Para 2023 ficamos na expectativa do julgamento dos Temas 1.068 e 1.087 pelo Supremo Tribunal Federal, que tratam, respectivamente, da (in)constitucionalidade da prisão automática do réu condenado pelo Tribunal do Júri a uma pena igual ou superior a 15 anos de reclusão (CPP, artigo 492, inciso I, “e”) e da (im)possibilidade de apelação da sentença absolutória quando os jurados afirmam positivamente ao quesito obrigatório e genérico.

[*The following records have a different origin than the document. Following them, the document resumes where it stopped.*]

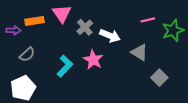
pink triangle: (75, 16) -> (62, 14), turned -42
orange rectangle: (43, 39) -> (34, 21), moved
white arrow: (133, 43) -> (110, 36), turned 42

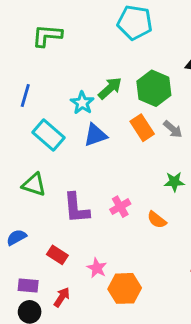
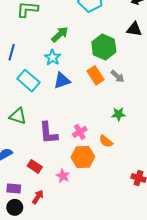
green arrow: (110, 88) -> (60, 34), moved
orange hexagon: (125, 288) -> (83, 157), moved

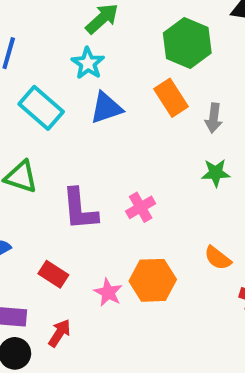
gray arrow: (117, 76) -> (214, 118), moved, turned 56
orange semicircle: (106, 141) -> (218, 258), moved
orange hexagon: (83, 157) -> (153, 280), moved

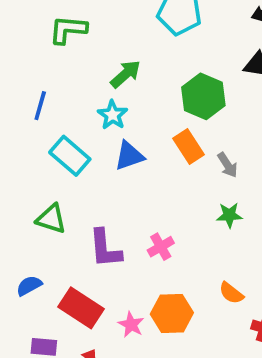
gray arrow: (214, 118) -> (228, 165), turned -40
red rectangle: (53, 274) -> (81, 308), size x1.6

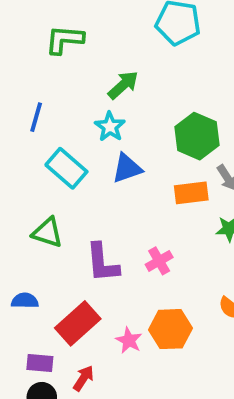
green hexagon: (203, 96) -> (197, 136), moved
orange rectangle: (189, 146) -> (191, 193), moved, turned -64
blue semicircle: (29, 286) -> (25, 301), turned 30
red rectangle: (81, 308) -> (78, 323), turned -75

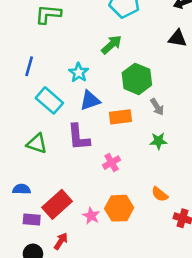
green arrow: (123, 85) -> (112, 45), moved
orange rectangle: (191, 193) -> (120, 117), moved
purple L-shape: (102, 263) -> (79, 137), moved
purple rectangle: (40, 363) -> (32, 220), moved

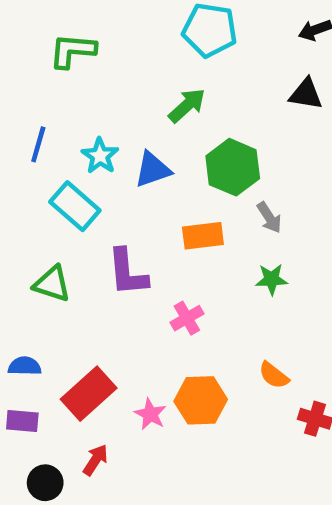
cyan star: (79, 73) -> (100, 156), moved
blue triangle: (90, 100) -> (153, 170), moved
purple rectangle: (32, 220) -> (22, 421), moved

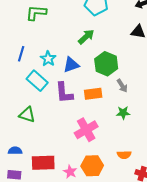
purple L-shape: (127, 272) -> (64, 93), moved
pink cross: (187, 318) -> (86, 130), size x1.6
orange semicircle: (274, 375) -> (124, 155), turned -40
red rectangle: (89, 394) -> (43, 163), turned 40

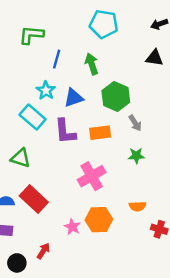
green arrow: (86, 37) -> (92, 64), turned -66
blue line: (21, 54) -> (57, 59), moved
red rectangle: (43, 163) -> (34, 199), moved, turned 45

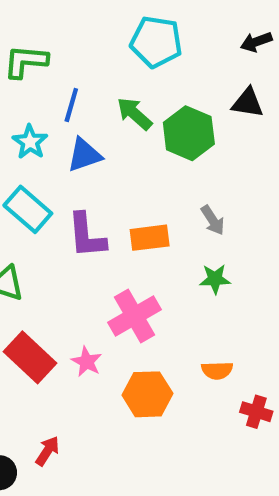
green arrow: (92, 64) -> (134, 114), turned -30
cyan star: (46, 90) -> (30, 142), moved
green hexagon: (116, 97) -> (189, 133), moved
blue triangle: (74, 98) -> (84, 155), moved
pink star: (72, 227) -> (87, 362), moved

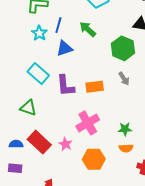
green hexagon: (189, 133) -> (123, 48), moved
cyan star: (30, 142) -> (39, 33), moved
green star: (215, 279) -> (125, 129), moved

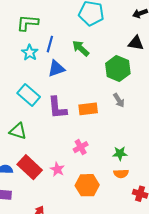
pink cross: (88, 123) -> (81, 147), size x0.6

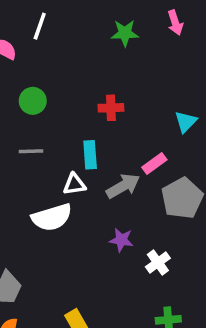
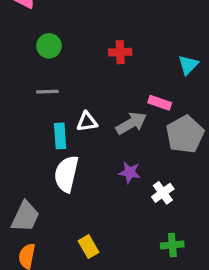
cyan rectangle: (90, 155) -> (60, 136), moved
pink rectangle: (154, 163) -> (160, 103), turned 55
white semicircle: (52, 217) -> (66, 174), moved, turned 120

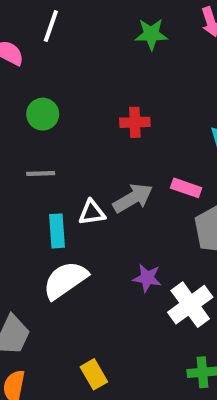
gray arrow: (131, 123) -> (133, 198), moved
white semicircle: (66, 174) -> (65, 280), turned 42
white cross: (163, 193) -> (190, 305), size x1.5

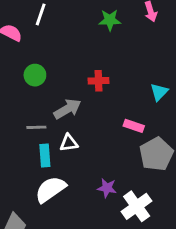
gray line: (41, 174) -> (36, 127), moved
gray arrow: (133, 198) -> (67, 109), moved

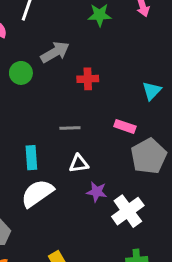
gray arrow: (67, 109) -> (55, 52), moved
gray line: (36, 127) -> (70, 128), moved
white triangle: (69, 143) -> (79, 164), moved

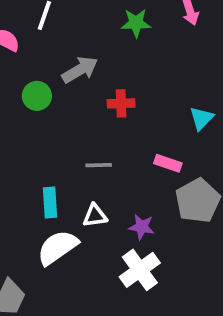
white triangle: (79, 164) -> (95, 216), moved
purple star: (97, 192) -> (142, 227), moved
white cross: (128, 211) -> (140, 270), moved

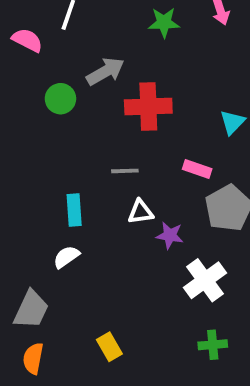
red cross: (121, 103) -> (148, 107), size x1.6
white triangle: (95, 216) -> (141, 212), moved
white semicircle: (57, 247) -> (66, 257), moved, size x0.6
white cross: (140, 270) -> (205, 280), moved

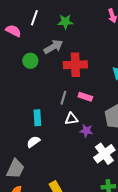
green star: (164, 23) -> (65, 22), moved
pink rectangle: (197, 169) -> (85, 97), moved
gray line: (125, 171) -> (63, 98), turned -72

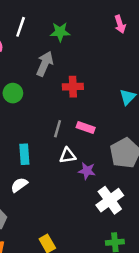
gray arrow: (53, 47) -> (45, 64), turned -36
green circle: (30, 61) -> (13, 93), moved
red cross: (75, 65) -> (73, 87), size x0.7

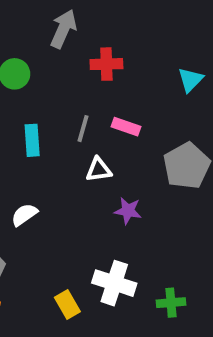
cyan rectangle: (24, 154) -> (32, 140), moved
purple star: (87, 171) -> (128, 211), moved
white cross: (110, 200) -> (114, 283), moved, turned -36

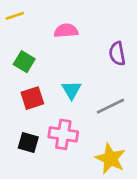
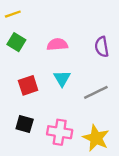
pink semicircle: (66, 31) -> (57, 44), moved
green square: (24, 62) -> (16, 42), moved
pink cross: (63, 134) -> (60, 132), moved

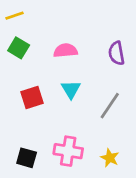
gray line: (96, 92) -> (110, 106), turned -30
black square: (25, 124) -> (27, 158), moved
yellow star: (96, 138) -> (110, 158), size x0.6

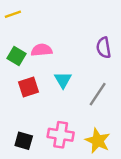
green square: (19, 48) -> (17, 56), moved
pink semicircle: (65, 51) -> (42, 50), moved
yellow star: (110, 158) -> (98, 141), size x1.5

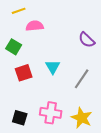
yellow line: (13, 14) -> (19, 11), moved
purple semicircle: (104, 48) -> (87, 40), turned -36
pink semicircle: (42, 50) -> (35, 26), moved

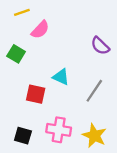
pink semicircle: (35, 26) -> (40, 30), turned 138
cyan triangle: (53, 67) -> (61, 77), turned -35
red square: (24, 73) -> (36, 94), moved, turned 30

O enquadramento topológico do tribunal do júri (artigo 5º, inciso XXXVIII, da CF) indica algo deveras importante: trata-se de um direito fundamental. Esperamos que, em 2023, a Corte Constitucional exerça seu papel de guardiã da Constituição Federal nos julgamentos referidos e reconheça, no julgamento do Tema 1.068, a inconstitucionalidade da prisão automática e, no Tema 1.087, a impossibilidade de apelação pela acusação quando a decisão não versar sobre a questão probatória, tudo em prestígio ao princípio da presunção de inocência, à plenitude de defesa e à soberania dos veredictos, que devem parametrizar o processo penal em um Estado Democrático de Direito [3].
Vale ressaltar que o processo penal de um país deve refletir o posicionamento autoritário ou democrático de sua Constituição.
[1] Sobre o tema, recomendamos o artigo A ausência de motivação dos veredictos no júri, de 8 de outubro de 2022, bem como Tribunal do Júri: deliberação entre os jurados aumenta a qualidade das decisões, de 1 de abril de 2021.
[2] SAMPAIO Denis. Valoração da Prova Penal. O problema do livre convencimento e a necessidade de fixação do método de constatação probatório como viável controle decisório. Florianópolis: Emais, 2022.
[3] Já enfrentamos os dois temas aqui na coluna: A soberania do veredicto absolutório no Tribunal do Júri e a (im)possibilidade recursal, de 20 de agosto de 2022; Considerações sobre o recurso contra a decisão absolutória do júri, de 27 de agosto de 2022; A (in)subsistência da presunção de inocência no Tribunal do Júri, de 17 de dezembro de 2022.